> [Reading text]:

────

Did I just move to Seattle?

Did I just move to Seattle?

Columbia Tower Seattle

Columbia Tower Seattle

I have been living in Idaho for about the past 12 years after living in Seattle while in my 20’s and early 30’s. I have always had a love for the city, its business environment, the culture and yes even the rain which we don’t see much in Idaho.

During my early 20’s I was working in a mall in Boise, Idaho for a retail chain that isn’t around anymore due to Walmart, Redbox and Netflix. We sold VHS videos, laserdisc, movie memorabilia and DVD’s weren’t even around. I was offered an opportunity to move to the Seattle area in the fall of 1991 and manage a store in Tacoma. After a year I was managing a new store in Westlake Center which was in the heart of the retail core of Seattle. After 7 years I left retail management and started to work for a company selling software updates. Just a few months into the job I started designing web pages as a hobby and did a few mock-up designs of what I thought the company’s website for our product should look like. Most websites at the time lacked any type of design and were pretty basic compared to todays sites. Soon I was promoted to work out of the Bellevue office with the web team in Cupertino, CA. I found it hard to focus considering I had no one overseeing me and a lack of communication from the team in California. But that changed after half of the company was laid off due to competition from Microsoft. I was unemployed for the first time in my life but saw it as an opportunity for change.

────

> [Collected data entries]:
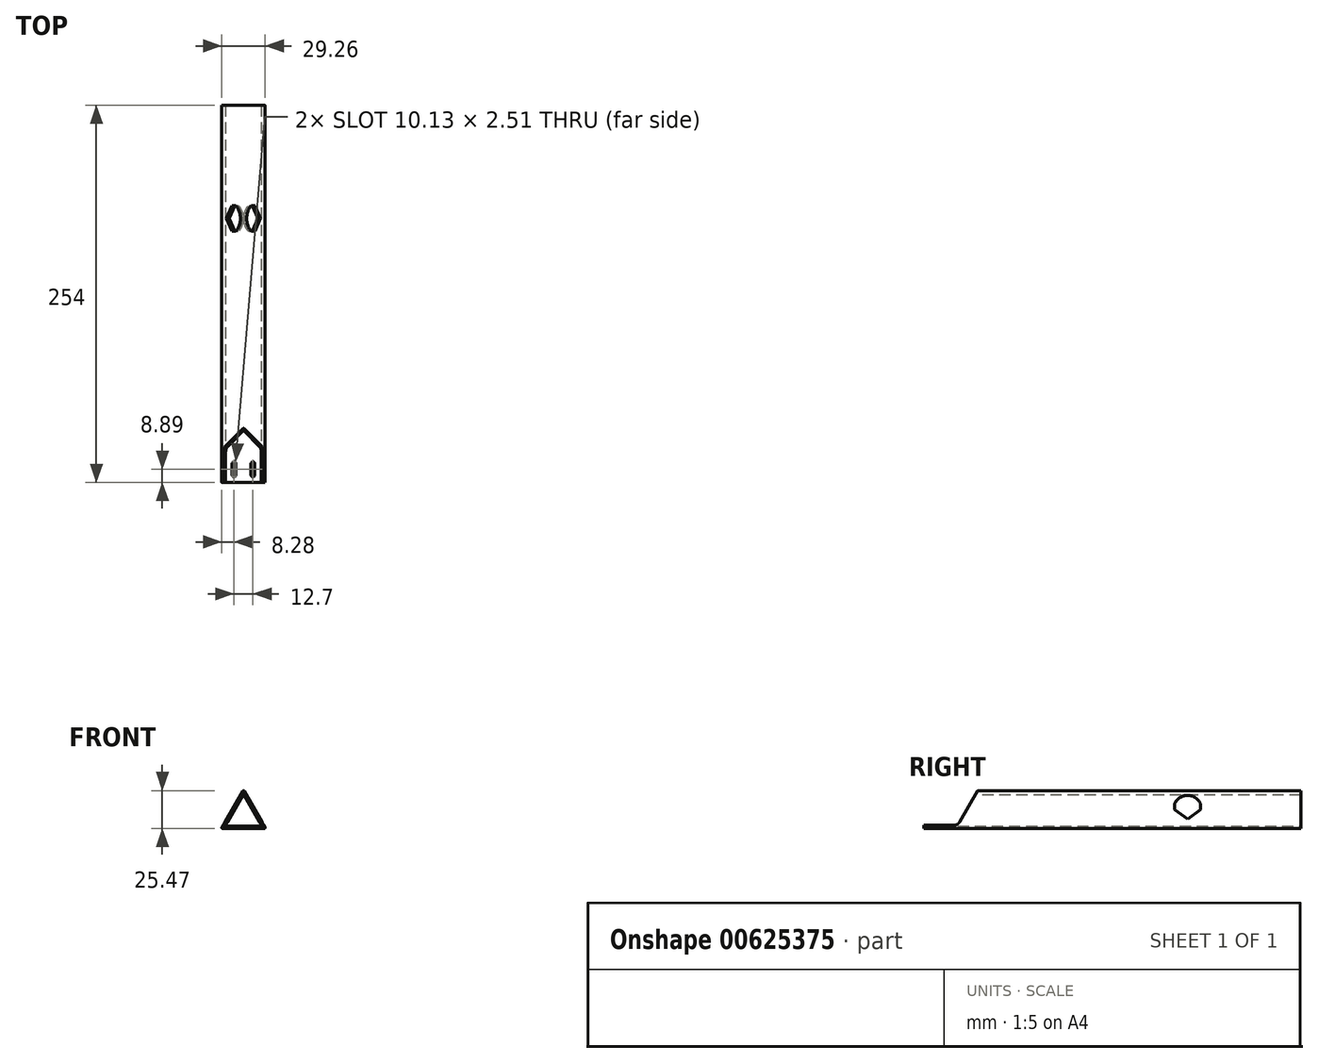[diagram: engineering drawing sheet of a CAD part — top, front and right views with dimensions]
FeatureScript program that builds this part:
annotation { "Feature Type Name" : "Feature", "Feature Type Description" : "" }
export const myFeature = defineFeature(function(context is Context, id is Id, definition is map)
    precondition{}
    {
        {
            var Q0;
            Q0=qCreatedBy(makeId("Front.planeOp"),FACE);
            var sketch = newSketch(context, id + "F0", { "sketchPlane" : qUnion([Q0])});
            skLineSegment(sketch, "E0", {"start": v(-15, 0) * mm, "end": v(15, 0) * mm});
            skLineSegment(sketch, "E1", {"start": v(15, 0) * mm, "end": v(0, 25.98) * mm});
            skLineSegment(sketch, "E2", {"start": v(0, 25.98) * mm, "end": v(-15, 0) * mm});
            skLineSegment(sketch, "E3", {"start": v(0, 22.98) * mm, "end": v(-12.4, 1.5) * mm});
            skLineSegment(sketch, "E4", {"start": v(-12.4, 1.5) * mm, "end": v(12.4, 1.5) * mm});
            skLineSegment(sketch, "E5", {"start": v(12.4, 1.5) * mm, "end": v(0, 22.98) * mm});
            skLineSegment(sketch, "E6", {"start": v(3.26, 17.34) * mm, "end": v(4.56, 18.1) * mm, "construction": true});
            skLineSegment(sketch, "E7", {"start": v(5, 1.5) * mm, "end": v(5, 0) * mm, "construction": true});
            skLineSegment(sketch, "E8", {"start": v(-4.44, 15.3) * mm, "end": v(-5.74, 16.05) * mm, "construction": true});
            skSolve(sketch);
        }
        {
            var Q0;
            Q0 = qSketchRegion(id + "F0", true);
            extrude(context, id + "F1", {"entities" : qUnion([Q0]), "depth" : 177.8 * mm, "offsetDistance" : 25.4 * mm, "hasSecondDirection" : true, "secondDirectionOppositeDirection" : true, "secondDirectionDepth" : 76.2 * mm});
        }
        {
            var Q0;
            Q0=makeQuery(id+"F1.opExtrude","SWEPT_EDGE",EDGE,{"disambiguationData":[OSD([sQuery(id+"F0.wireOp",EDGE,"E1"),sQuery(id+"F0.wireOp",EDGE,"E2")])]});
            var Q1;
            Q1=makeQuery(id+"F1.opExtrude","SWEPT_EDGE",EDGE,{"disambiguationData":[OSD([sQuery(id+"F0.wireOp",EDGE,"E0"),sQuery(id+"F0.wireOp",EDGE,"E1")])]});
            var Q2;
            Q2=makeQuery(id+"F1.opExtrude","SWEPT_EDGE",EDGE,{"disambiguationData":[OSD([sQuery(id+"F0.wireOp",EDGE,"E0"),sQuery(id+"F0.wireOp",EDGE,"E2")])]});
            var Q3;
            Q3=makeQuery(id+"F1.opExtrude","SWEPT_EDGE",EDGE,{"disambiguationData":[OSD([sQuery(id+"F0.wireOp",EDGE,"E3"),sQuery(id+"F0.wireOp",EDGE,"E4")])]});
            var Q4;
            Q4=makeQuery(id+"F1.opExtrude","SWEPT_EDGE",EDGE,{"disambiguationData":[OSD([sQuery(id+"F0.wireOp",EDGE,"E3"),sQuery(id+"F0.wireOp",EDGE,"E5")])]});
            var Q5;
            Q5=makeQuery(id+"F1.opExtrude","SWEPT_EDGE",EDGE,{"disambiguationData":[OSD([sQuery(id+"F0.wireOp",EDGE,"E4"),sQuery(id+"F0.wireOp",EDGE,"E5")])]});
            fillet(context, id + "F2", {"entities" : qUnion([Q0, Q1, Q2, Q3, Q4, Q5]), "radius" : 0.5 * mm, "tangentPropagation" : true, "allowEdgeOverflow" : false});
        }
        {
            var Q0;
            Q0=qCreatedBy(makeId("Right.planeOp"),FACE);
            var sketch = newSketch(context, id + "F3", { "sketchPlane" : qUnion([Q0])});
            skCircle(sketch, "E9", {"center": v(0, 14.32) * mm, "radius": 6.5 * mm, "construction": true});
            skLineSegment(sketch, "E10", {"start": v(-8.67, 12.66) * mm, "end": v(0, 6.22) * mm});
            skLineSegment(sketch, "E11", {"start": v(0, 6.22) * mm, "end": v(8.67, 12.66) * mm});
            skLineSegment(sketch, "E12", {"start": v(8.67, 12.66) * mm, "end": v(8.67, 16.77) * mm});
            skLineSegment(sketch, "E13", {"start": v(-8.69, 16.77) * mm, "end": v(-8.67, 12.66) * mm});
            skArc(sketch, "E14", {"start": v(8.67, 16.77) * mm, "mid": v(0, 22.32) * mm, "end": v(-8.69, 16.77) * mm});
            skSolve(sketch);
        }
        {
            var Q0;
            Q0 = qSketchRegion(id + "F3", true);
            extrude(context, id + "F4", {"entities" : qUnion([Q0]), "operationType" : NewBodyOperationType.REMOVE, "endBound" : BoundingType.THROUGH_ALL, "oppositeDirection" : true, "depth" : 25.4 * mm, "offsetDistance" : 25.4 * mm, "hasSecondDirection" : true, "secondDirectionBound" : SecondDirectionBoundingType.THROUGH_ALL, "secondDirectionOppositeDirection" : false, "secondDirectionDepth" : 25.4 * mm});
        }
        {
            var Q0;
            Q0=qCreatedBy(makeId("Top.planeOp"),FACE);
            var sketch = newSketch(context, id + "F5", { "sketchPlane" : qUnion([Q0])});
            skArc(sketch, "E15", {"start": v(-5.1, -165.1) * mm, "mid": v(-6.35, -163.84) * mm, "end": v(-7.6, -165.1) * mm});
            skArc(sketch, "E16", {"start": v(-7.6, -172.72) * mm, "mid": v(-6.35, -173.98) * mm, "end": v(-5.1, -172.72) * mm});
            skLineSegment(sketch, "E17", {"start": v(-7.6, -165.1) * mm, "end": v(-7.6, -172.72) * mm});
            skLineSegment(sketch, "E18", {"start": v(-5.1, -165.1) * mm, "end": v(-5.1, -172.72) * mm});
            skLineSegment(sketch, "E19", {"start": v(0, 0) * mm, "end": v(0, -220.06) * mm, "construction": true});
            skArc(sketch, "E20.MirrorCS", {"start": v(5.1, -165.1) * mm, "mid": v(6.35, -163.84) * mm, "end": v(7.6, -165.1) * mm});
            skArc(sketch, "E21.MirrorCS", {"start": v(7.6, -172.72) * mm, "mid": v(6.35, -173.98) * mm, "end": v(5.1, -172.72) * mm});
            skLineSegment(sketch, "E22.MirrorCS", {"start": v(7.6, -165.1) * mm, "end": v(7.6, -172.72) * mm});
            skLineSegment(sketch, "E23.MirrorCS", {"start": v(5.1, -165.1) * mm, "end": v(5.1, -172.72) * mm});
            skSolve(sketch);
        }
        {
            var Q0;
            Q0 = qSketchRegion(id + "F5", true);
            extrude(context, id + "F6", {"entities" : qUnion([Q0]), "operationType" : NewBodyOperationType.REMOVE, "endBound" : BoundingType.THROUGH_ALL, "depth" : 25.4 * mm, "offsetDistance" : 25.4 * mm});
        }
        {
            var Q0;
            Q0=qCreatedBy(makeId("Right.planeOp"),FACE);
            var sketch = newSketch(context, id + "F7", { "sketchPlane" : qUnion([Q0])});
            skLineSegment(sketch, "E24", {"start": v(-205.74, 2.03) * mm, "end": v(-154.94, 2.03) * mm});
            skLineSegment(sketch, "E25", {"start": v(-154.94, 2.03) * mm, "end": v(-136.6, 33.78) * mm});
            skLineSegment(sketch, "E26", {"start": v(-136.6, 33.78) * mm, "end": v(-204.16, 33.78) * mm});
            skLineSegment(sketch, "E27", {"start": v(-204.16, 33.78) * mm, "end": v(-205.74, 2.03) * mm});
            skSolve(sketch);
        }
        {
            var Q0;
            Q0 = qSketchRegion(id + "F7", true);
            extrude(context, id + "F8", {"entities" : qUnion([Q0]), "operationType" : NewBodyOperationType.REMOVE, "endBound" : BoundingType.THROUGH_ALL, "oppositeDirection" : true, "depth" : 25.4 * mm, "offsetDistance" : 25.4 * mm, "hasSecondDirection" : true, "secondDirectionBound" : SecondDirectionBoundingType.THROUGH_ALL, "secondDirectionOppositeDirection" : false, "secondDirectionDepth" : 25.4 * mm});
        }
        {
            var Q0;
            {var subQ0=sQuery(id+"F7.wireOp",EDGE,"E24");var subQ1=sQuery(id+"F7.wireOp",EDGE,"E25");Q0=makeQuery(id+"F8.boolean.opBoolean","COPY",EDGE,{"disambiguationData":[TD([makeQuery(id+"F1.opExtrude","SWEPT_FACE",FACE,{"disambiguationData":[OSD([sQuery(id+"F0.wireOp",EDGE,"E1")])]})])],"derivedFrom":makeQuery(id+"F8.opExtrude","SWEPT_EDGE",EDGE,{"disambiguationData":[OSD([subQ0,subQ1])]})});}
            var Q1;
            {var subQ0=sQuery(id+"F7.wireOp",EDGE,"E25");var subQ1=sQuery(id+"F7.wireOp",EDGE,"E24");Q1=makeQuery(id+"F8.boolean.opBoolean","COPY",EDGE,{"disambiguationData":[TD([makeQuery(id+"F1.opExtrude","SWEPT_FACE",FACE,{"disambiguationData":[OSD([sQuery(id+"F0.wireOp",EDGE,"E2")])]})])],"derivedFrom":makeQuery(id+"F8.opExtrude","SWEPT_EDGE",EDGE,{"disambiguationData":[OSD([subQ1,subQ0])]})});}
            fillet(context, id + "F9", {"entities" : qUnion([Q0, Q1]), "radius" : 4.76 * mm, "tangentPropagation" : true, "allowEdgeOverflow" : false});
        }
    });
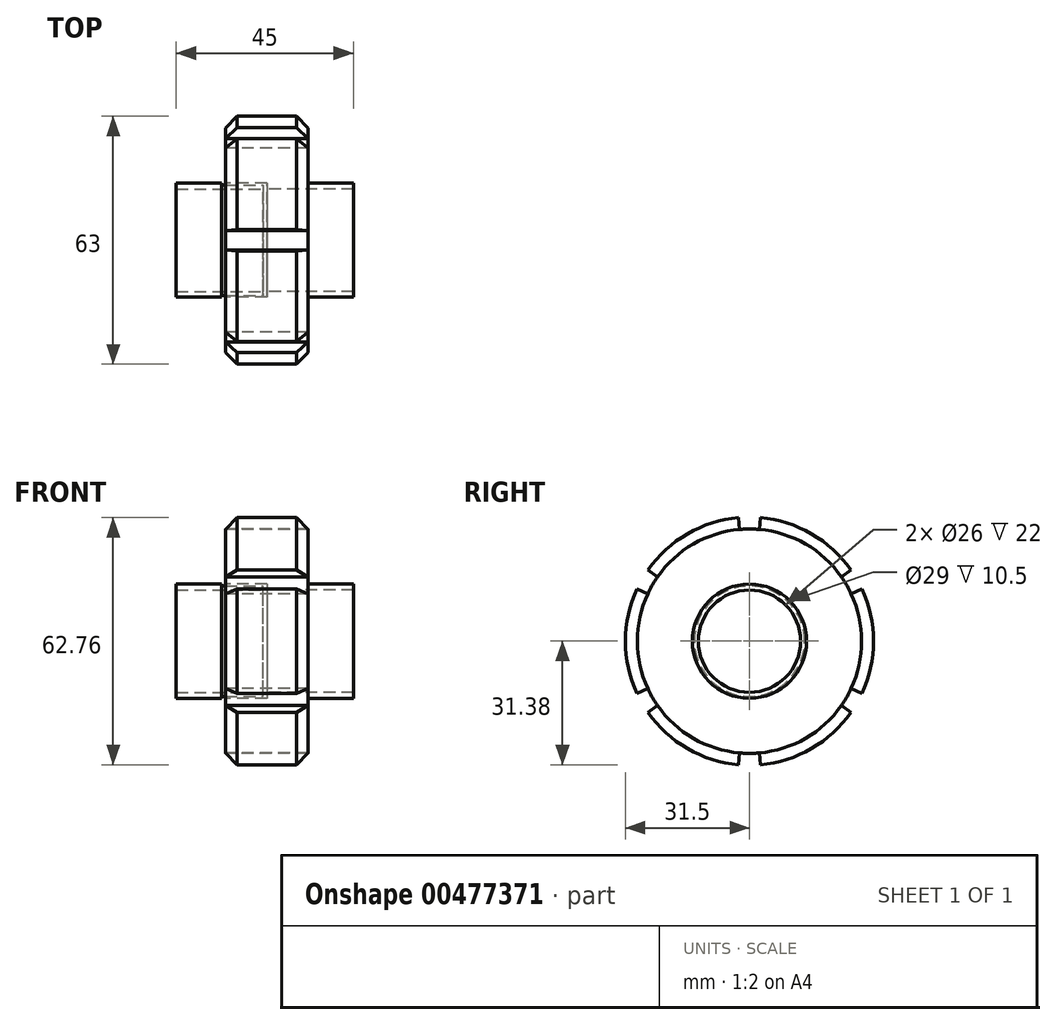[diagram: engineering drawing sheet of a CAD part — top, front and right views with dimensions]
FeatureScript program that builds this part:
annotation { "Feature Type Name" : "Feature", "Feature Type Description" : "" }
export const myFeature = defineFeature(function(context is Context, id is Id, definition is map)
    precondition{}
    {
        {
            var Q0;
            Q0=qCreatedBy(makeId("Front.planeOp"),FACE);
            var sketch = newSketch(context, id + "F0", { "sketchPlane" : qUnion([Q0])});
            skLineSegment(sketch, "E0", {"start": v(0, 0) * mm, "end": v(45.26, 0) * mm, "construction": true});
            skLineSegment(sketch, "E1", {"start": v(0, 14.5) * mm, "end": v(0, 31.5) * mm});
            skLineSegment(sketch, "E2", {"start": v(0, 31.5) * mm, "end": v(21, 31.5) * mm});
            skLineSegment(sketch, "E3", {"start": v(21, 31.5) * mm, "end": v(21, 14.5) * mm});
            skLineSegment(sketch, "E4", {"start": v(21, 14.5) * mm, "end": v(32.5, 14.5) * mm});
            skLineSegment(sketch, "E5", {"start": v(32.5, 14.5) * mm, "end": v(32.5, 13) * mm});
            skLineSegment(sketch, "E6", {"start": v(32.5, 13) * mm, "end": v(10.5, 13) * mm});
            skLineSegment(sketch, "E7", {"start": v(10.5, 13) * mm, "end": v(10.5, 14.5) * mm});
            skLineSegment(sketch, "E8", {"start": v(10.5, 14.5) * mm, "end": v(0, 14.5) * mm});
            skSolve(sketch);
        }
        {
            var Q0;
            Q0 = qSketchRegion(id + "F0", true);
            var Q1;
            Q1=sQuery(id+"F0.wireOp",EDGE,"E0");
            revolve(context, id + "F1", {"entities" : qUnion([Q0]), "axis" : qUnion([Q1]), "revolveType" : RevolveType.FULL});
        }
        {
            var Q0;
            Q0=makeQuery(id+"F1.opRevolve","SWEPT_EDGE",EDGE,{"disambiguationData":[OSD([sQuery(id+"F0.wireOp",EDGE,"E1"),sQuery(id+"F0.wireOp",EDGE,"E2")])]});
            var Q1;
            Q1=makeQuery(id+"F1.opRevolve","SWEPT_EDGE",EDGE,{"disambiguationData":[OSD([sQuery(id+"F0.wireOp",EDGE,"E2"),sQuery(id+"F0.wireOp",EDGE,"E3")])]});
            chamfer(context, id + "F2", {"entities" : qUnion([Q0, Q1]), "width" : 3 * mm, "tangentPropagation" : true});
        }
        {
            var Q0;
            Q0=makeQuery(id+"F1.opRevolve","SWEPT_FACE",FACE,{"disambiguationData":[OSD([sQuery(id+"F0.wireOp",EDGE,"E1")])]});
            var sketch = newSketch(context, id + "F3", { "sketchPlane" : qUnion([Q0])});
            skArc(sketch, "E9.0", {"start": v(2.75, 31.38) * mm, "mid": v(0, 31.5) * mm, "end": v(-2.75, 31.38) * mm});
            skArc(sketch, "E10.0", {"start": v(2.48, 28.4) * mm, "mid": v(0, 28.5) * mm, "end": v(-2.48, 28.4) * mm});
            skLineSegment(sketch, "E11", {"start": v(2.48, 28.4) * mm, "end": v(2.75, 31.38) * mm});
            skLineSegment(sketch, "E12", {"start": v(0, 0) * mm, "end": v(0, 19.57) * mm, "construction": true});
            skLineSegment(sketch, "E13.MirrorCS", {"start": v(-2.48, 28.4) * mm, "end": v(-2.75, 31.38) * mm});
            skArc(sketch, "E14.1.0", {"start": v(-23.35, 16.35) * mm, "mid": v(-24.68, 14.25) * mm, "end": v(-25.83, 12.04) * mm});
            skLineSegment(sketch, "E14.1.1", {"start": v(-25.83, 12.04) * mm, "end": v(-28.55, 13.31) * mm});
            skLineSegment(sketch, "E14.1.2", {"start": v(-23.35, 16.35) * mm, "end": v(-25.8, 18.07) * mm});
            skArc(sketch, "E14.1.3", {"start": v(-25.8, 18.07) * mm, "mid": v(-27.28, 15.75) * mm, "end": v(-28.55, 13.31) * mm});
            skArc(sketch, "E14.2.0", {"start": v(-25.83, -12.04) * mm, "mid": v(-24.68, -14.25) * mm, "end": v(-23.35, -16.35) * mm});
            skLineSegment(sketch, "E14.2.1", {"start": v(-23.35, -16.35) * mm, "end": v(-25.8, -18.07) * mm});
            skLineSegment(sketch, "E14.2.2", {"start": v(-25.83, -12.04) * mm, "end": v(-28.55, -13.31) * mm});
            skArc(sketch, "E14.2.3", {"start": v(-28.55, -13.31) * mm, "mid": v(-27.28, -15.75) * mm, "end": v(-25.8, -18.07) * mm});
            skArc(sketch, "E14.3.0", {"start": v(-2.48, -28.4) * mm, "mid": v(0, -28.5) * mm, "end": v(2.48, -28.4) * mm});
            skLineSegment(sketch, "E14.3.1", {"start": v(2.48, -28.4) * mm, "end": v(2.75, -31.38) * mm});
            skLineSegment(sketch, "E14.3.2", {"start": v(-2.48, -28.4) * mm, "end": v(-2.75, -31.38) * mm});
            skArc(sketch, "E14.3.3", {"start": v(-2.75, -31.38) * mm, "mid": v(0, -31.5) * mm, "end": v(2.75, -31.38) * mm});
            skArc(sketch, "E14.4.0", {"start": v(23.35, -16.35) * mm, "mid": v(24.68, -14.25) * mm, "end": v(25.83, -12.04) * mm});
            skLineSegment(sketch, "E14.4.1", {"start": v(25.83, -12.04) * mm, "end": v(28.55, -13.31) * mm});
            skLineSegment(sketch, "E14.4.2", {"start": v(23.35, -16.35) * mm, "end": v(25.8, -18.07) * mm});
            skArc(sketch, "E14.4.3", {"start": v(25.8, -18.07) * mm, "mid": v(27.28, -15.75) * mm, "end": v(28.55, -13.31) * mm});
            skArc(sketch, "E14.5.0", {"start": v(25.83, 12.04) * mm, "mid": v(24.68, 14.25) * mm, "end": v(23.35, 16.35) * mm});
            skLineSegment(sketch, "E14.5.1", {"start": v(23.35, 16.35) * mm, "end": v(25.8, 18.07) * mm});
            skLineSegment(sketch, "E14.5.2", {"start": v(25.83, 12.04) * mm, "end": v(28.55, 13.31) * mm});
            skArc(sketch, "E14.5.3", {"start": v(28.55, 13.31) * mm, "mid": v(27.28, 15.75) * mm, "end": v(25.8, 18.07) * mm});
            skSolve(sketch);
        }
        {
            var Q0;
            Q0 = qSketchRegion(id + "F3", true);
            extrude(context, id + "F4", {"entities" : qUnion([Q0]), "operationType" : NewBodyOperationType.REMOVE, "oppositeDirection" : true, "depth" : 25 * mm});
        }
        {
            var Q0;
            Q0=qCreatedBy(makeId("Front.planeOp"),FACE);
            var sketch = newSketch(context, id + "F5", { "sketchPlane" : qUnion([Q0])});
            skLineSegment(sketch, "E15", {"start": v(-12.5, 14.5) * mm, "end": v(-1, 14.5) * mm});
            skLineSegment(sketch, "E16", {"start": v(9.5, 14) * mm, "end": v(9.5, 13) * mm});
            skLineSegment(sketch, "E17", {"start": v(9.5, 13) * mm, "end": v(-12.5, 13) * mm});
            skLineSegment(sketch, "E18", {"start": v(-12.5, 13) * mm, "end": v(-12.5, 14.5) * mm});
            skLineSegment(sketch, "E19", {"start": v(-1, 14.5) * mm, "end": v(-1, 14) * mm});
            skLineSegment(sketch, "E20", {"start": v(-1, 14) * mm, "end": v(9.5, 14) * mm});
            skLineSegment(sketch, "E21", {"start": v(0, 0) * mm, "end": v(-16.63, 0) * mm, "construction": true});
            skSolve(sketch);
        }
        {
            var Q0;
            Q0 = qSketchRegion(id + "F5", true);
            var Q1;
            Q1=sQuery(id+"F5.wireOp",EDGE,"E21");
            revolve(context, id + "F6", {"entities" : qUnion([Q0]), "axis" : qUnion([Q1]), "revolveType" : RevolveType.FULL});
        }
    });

────

> [Tasks and exercises]:
[A] According to the Seattle blog post, in what season and year was the writer offered the chance to move to the Seattle area?
[B] Pick up the Seattle blog post after its final sentence and write the next paragraph.

> [Outputs for the tasks]:
[A] The fall of 1991.

[B]
Western Wireless

Western Wireless

It didn’t take long to find a new job and I was soon working for wireless communications company doing customer care for their new company VoiceStream Wireless. During training I created a mockup of the online tool the customer care reps were using to find information to assist customers. I asked my trainer if she had seen the new company intranet and showed her what I had created. She actually thought it was a real website but I had explained I did it myself the night before. She ended up showing it to the intranet team and after being a call center agent for a few months I was promoted to assist the team. I liked my job but I didn’t think that I was being compensated well enough for the work I was doing. After all the team was designing a new look for the intranet because of the design I showed my trainer several months prior. The intranet site probably would have had the same boring look at feel of most website at the time.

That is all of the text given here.